雨果的小说中,还时时可见这样的文字:“被命运压得抬不起头的人是不向后看的,他们知道得很清楚,跟在他们后面的总是恶运。”
这与修辞水平已没什么关系,而是思想水平了。
同学们的作业也罢,发表在《文音》或《来园》上的作品也罢,有一个共同点那就是——开头总是较好,甚而很好,1500字后,往往显得力有不逮。仅仅有修辞的基础,几乎必然这样。
你的此篇作业,存在三点不足:第一,朱自清的引言太长;第二,诗、画借用也多;第三,似乎不明白,主人公绝不是吴惊,而是汪星。写汪星当用七分笔墨,写“我”用三分即可。写不好汪星,就写不好“我”。而不是反过来,似乎写好了“我”,也便写好了汪星。
试着改一改,看会改成什么样子。引了那么大一段朱自清的话,也终究还是别人眼中“可爱的女人”的条件罢了。试着写写汪星在自己眼中,与自己接触时的可爱,看自己能不能写出更好的细节,更多的精妙之笔……
我对你的要求,自然是高于别人的。
《文音》上发表你们“一小撮”的作品,要一次次见进步,一次比一次水平整齐才好,对不?
不必再交我看,改过,直接交德术发即是。
当然,我的意见也不全对,自己感觉改哪处好,怎么改好,听凭自己的感觉即是。
但这些日子别累着了……
致裴春来同学
小裴:
你的诗写得不错,这是不消说的。我虽然不是诗人,但欣赏诗的水平还是有些的。何况认为你有诗才的还有一位叫杨牧的人,他可在《星星》诗刊当了近20年主编了,他是中国著名诗人,且是我的朋友;他的评价,比我的评价有权威性。
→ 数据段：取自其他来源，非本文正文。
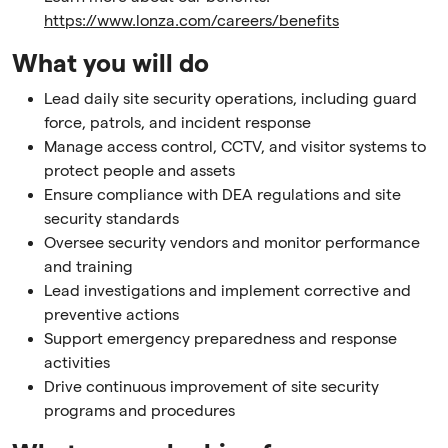
https://www.lonza.com/careers/benefits
What you will do
Lead daily site security operations, including guard
force, patrols, and incident response
Manage access control, CCTV, and visitor systems to
protect people and assets
Ensure compliance with DEA regulations and site
security standards
Oversee security vendors and monitor performance
and training
Lead investigations and implement corrective and
preventive actions
Support emergency preparedness and response
activities
Drive continuous improvement of site security
programs and procedures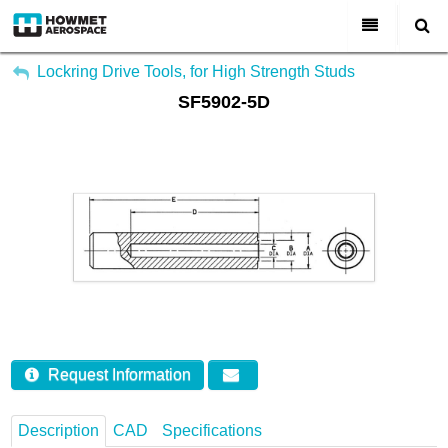
My Account
All Categories
Lockring Drive Tools, for High Strength Studs
SF5902-5D
Sign Out
About Us
Markets & Product Lines
Search
Join Us
Investors
Contact
Request Information
Description
CAD
Specifications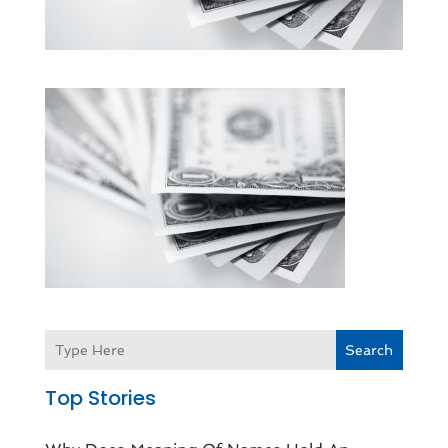
Search
Top Stories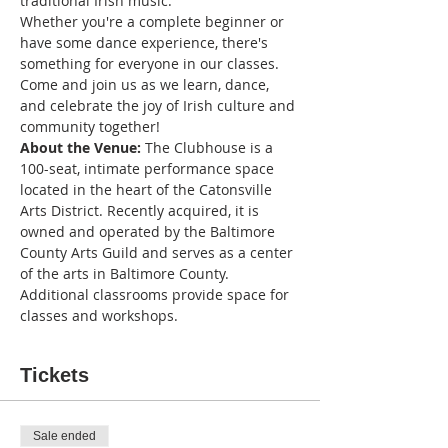
traditional Irish music. 
Whether you're a complete beginner or 
have some dance experience, there's 
something for everyone in our classes.
Come and join us as we learn, dance, 
and celebrate the joy of Irish culture and 
community together!
About the Venue:
 The Clubhouse is a 
100-seat, intimate performance space 
located in the heart of the Catonsville 
Arts District. Recently acquired, it is 
owned and operated by the Baltimore 
County Arts Guild and serves as a center 
of the arts in Baltimore County. 
Additional classrooms provide space for 
classes and workshops.
Tickets
Sale ended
我在课堂上谈到你的诗时,曾觉很有点儿“雨巷诗人”戴望舒的诗风。此由衷言也。我比较喜欢戴氏的诗。喜欢他那一种情感婉约,表达细腻,弥漫着淡淡的忧郁之美而又不过分缠绵的诗风。
你的诗颇有戴氏之诗的意韵。景、境、情——此诗之三昧也。你的诗中都是包含了的。“情”中蕴存着诗思。
致学子“信评”(7)
然现今的时代,早已不是一个诗的时代。诗人们都似走失在社会游艺场的孩子。游艺场根本不是诗人们喜欢的地方,连习惯之往往也不能够。他们总试图走出游艺场,但当整个社会已变得近乎一个大游艺场了,他们又如何走得出去?
所以我理解,你虽为学子,心中也定有诗人们那一种苦闷和迷惘,尽管你从未说。
要将诗和天性爱诗的人分开是不容易的。别人做不大到,他们自己也做不大到。正如倘不许我写作,即使让我去过贵族的生活,我也活不了多久的。
我以为,诗人们摆脱苦闷和迷惘的最好方式,便是——一方面尽可依然写诗;另一方面,将诗意注入到文学的其他体裁中去。在现今的时代,诗人们应为人们提供诗性的散文、小说,等等。而这会滋润并丰富散文、小说的表现力。
许多诗人都已这样做了。
你这名爱诗的中文学子也已开始写散文了,这是很应鼓励的尝试。
你的《独角兽》,当算一篇寓言体小说。它是有些诗意的,但立意模糊不清。
文学的任何一种文本都是有魂魄的。所谓立意、主题、思想性便是。它有时是单一又明确的,呈现在短篇小说里往往是这样;它有时又是多重的、一言难尽的,呈现在长篇小说里往往是那样。
模糊不清和多重性复合性是截然不同的两回事。
一部长篇小说,也许不同的一章便包含有不同的主题;也许前几章根本不涉及任何主题,而只编织人物关系,只将刻画人物作为首要任务;到了它的中间部分,多种主题思想才一下子纷呈出来。
短篇做不到这一点,也不能那样要求短篇。
但并不意味着一概的短篇因而便可无立意、无主题、无思想性。某些短篇看似无立意,其实是有的。那往往是一类唯美倾向的或情感特质鲜明的短篇。在那样一类短篇中,美上升为一种主题,情感得到了一种思想性的诠释,立意完成得较为含蓄。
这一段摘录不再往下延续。